SAS (Scandinavian Airlines)

According to their website, when traveling in Economy Class (including Economy Flex) you are allowed one piece of cabin baggage, maximum weight 8 kg. Size: 23x40x55 cm, though the sum of these three measurements may not exceed 115 cm. When traveling in Business Class you are allowed two pieces of cabin baggage, maximum weight 8 kg each. Size: 23x40x55 cm, though the sum of these three measurements may not exceed 115 cm per piece.

I have personally flown with my nyckelharpa on SAS, both within Scandinavia (small plane) and on trans-atlantic flights. I’ve never had a problem. In fact, the flight attendants have allowed me to put the nyckelharpa in the front closet on occasion.

Putting it all in perspective:

And finally, some good quotes from nyckelharpa players:

Paul Jordan-Smith: “be nonchalant and don’t raise the issue — let them do it; and be prepared to open the case. All those keys scare the bejesus out of attendants.”

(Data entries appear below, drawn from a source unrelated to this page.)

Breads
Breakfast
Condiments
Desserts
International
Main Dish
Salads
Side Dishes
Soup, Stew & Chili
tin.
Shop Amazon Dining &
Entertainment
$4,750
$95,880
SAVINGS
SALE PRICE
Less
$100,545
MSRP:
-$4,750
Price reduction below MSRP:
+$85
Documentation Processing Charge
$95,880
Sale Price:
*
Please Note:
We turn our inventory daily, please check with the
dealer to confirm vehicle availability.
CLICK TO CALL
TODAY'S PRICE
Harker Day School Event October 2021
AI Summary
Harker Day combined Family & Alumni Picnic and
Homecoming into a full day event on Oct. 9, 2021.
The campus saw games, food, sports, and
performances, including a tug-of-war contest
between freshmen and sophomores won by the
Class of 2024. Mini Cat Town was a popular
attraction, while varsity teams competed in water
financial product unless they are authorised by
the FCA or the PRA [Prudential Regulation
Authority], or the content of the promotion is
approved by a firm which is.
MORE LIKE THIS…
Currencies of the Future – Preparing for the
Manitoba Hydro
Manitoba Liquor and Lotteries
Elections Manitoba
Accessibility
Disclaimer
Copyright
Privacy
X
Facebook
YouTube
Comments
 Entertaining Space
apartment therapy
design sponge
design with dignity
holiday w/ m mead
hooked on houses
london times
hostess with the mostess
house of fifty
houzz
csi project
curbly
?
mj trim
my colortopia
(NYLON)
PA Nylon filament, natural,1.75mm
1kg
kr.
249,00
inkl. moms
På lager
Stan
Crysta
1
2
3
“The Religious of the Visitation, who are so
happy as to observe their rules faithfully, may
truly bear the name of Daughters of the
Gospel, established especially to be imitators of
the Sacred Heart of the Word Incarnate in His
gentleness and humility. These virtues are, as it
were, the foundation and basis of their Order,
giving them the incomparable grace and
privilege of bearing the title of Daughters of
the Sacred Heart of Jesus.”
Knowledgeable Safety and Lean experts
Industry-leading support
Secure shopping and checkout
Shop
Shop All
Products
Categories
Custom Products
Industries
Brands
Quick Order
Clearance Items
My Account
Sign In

Sheila Morris (who flew to Sweden recently with one harpa, and returned with two) on United Airlines’ new policy regarding carry-ons: “I can’t get anywhere near the gate with a nyckelharpa, in a hard case or in a soft one. They are stopping every bag longer than 24 inches at the security checkpoint before you head out to the gates. It can ride the conveyor through the scanner, then they tell you you have to check it. Every bag. No exceptions other than wheelchairs. None, zero, zip. No nyckelharpas. No guitars. Some, but not all, fiddle cases qualify.”